Notable films set in and around Washington, D.C. include, aside from all the numerous depictions of historical and fictional U.S. Presidents, All the President's Men (based on the Woodward and Bernstein reporting of the Watergate scandal for the Washington Post), The Exorcist (set in Georgetown), Mr. Smith Goes To Washington and Minority Report, as well as the T.V. Shows The West Wing, and The X-Files. In rural Maryland The Blair Witch Project is set in and around the town of Burkittsville, whilst films set in Baltimore include 12 Monkeys and The Accidental Tourist. Baltimore native Barry Levinson has set a series of films in Baltimore (Diner, Tin Men, Avalon and Liberty Heights), as has fellow resident John Waters who parodies the city extensively in his films (Pink Flamingos, Hairspray). The acclaimed crime dramas Homicide: Life On the Street and The Wire are also both set in Baltimore. Contemporary writers based in Baltimore include Anne Tyler, author of The Accidental Tourist, and Tom Clancy (the film adaptation of his novel The Sum of All Fears features the destruction of Baltimore by a nuclear bomb). For my choice of novel at first I was tempted to cheat and go with The Exorcist, which is set in Georgetown in Washington, but having felt that I've read too many books lately which have been turned into films I've already seen I've decided to go with one by Anne Tyler.

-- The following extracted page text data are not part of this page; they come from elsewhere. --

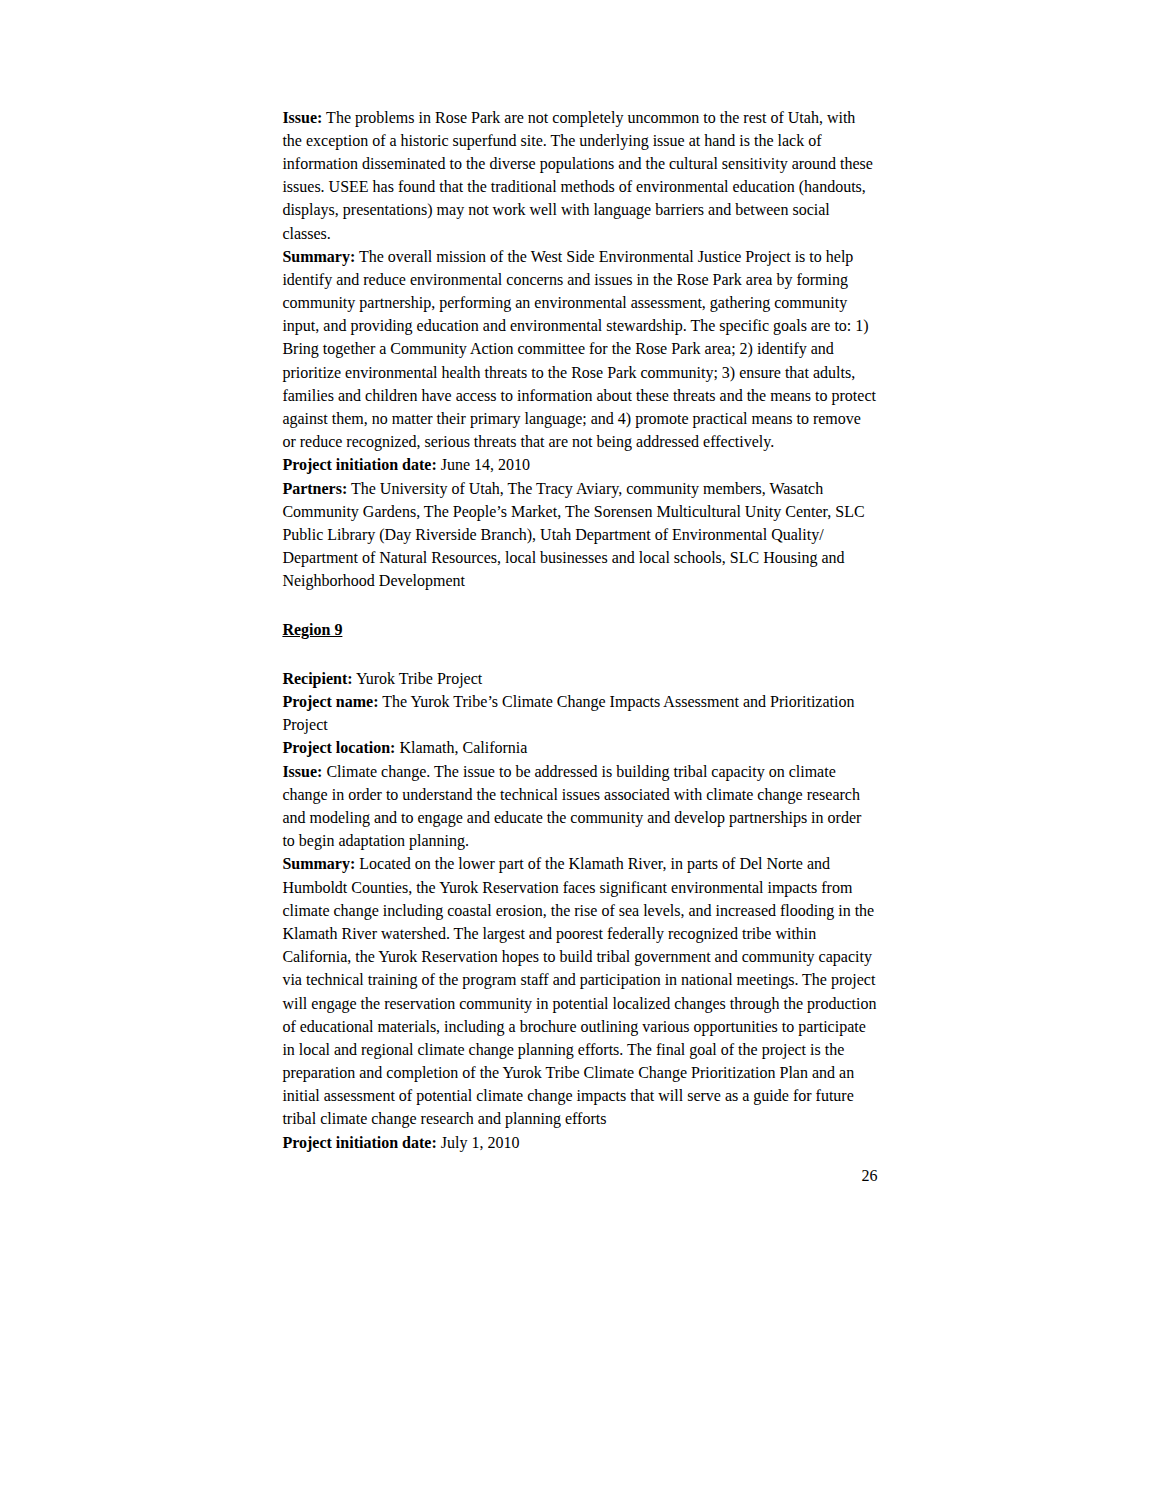Issue: The problems in Rose Park are not completely uncommon to the rest of Utah, with the exception of a historic superfund site. The underlying issue at hand is the lack of information disseminated to the diverse populations and the cultural sensitivity around these issues. USEE has found that the traditional methods of environmental education (handouts, displays, presentations) may not work well with language barriers and between social classes.
Summary: The overall mission of the West Side Environmental Justice Project is to help identify and reduce environmental concerns and issues in the Rose Park area by forming community partnership, performing an environmental assessment, gathering community input, and providing education and environmental stewardship. The specific goals are to: 1) Bring together a Community Action committee for the Rose Park area; 2) identify and prioritize environmental health threats to the Rose Park community; 3) ensure that adults, families and children have access to information about these threats and the means to protect against them, no matter their primary language; and 4) promote practical means to remove or reduce recognized, serious threats that are not being addressed effectively.
Project initiation date: June 14, 2010
Partners: The University of Utah, The Tracy Aviary, community members, Wasatch Community Gardens, The People’s Market, The Sorensen Multicultural Unity Center, SLC Public Library (Day Riverside Branch), Utah Department of Environmental Quality/ Department of Natural Resources, local businesses and local schools, SLC Housing and Neighborhood Development
Region 9
Recipient: Yurok Tribe Project
Project name: The Yurok Tribe’s Climate Change Impacts Assessment and Prioritization Project
Project location: Klamath, California
Issue: Climate change. The issue to be addressed is building tribal capacity on climate change in order to understand the technical issues associated with climate change research and modeling and to engage and educate the community and develop partnerships in order to begin adaptation planning.
Summary: Located on the lower part of the Klamath River, in parts of Del Norte and Humboldt Counties, the Yurok Reservation faces significant environmental impacts from climate change including coastal erosion, the rise of sea levels, and increased flooding in the Klamath River watershed. The largest and poorest federally recognized tribe within California, the Yurok Reservation hopes to build tribal government and community capacity via technical training of the program staff and participation in national meetings. The project will engage the reservation community in potential localized changes through the production of educational materials, including a brochure outlining various opportunities to participate in local and regional climate change planning efforts. The final goal of the project is the preparation and completion of the Yurok Tribe Climate Change Prioritization Plan and an initial assessment of potential climate change impacts that will serve as a guide for future tribal climate change research and planning efforts
Project initiation date: July 1, 2010
26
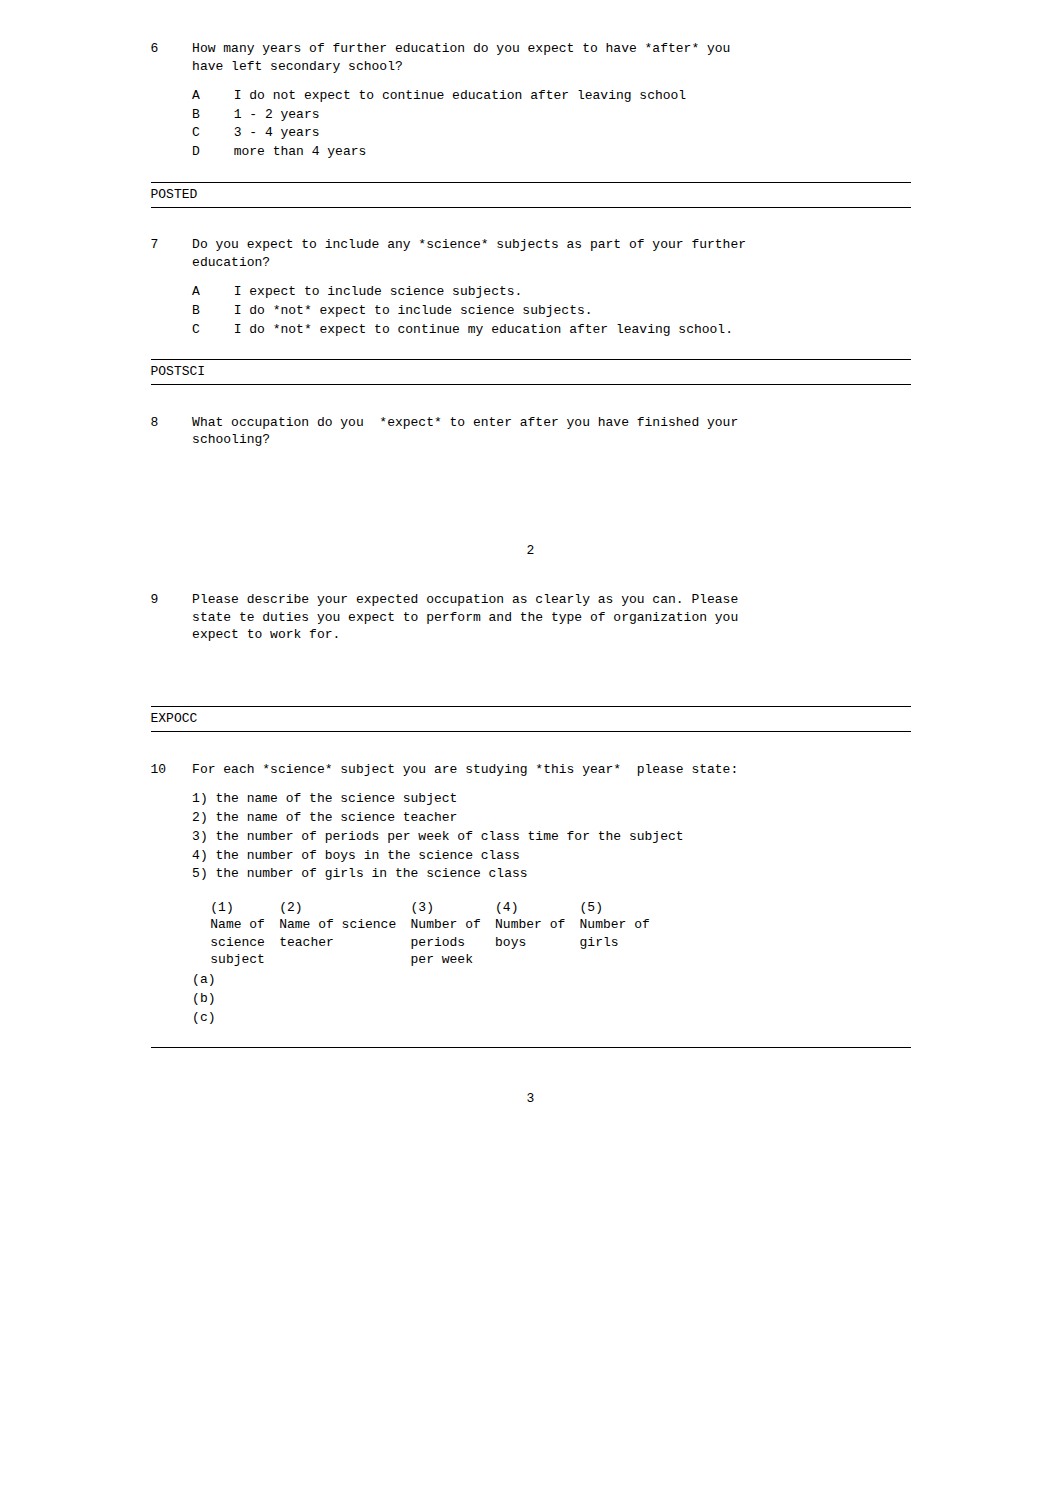6
How many years of further education do you expect to have *after* you
have left secondary school?
A
I do not expect to continue education after leaving school
B
1 - 2 years
C
3 - 4 years
D
more than 4 years
POSTED
7
Do you expect to include any *science* subjects as part of your further
education?
A
I expect to include science subjects.
B
I do *not* expect to include science subjects.
C
I do *not* expect to continue my education after leaving school.
POSTSCI
8
What occupation do you *expect* to enter after you have finished your
schooling?
2
9
Please describe your expected occupation as clearly as you can. Please
state te duties you expect to perform and the type of organization you
expect to work for.
EXPOCC
10
For each *science* subject you are studying *this year* please state:
1) the name of the science subject
2) the name of the science teacher
3) the number of periods per week of class time for the subject
4) the number of boys in the science class
5) the number of girls in the science class
| (1) | (2) | (3) | (4) | (5) |
| Name of | Name of science | Number of | Number of | Number of |
| science | teacher | periods | boys | girls |
| subject | | per week | | |
(a)
(b)
(c)
3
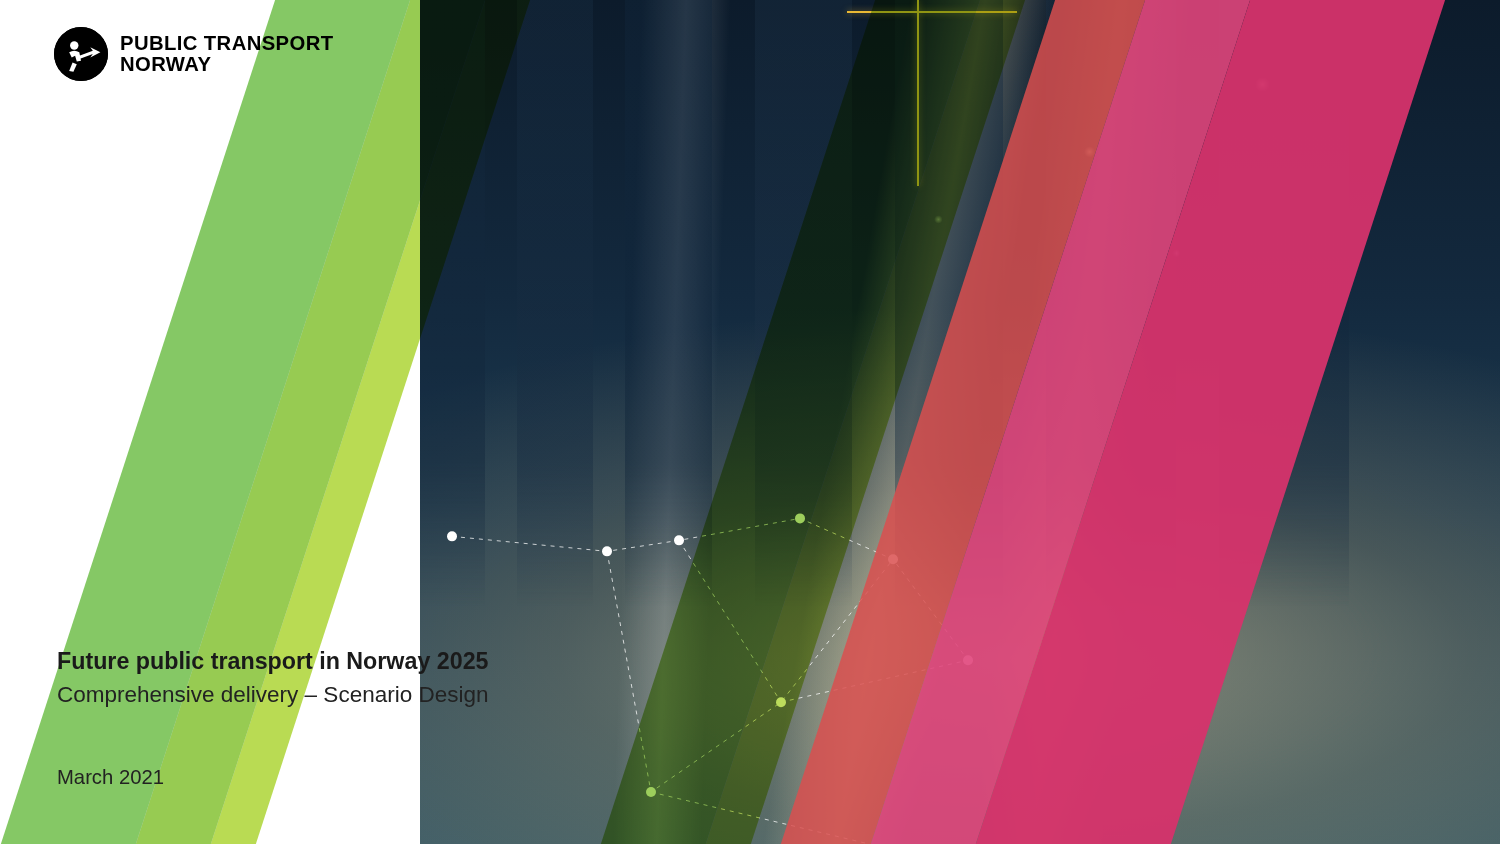Public Transport Norway
Future public transport in Norway 2025
Comprehensive delivery – Scenario Design
March 2021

A Patchwork Planet was first published in 1998 and like many of Anne Tyler's novels is set in Baltimore. I've read the book over the last week and as I've fallen behind schedule I won't be posting a separate review. It's not the kind of book I would normally read and I found her writing a little too whimsical for my tastes, though I understand this is part of the appeal to her fan base and A Patchwork Planet has been largely praised elsewhere. It's also the first book on this trip where I've felt the setting hasn't played a large role as a character in the story. The plot focuses on a divorced 30-year-old former juvenile from Baltimore who has proved to be a disappointment to his affluent family from Guilford by not amounting to anything more than his dead-end career as a handyman for the elderly. Guilford is a distinctive residential neighbourhood in the northern part of Baltimore comprising of 680 family dwellings ranging from modest homes to stately mansions, many with swimming pools, extensive landscaping and old-fashioned streetlights. There are also a number of scenes set in Penn Station, the main train station in Baltimore (built 1911) and the eighth busiest rail station in the United States.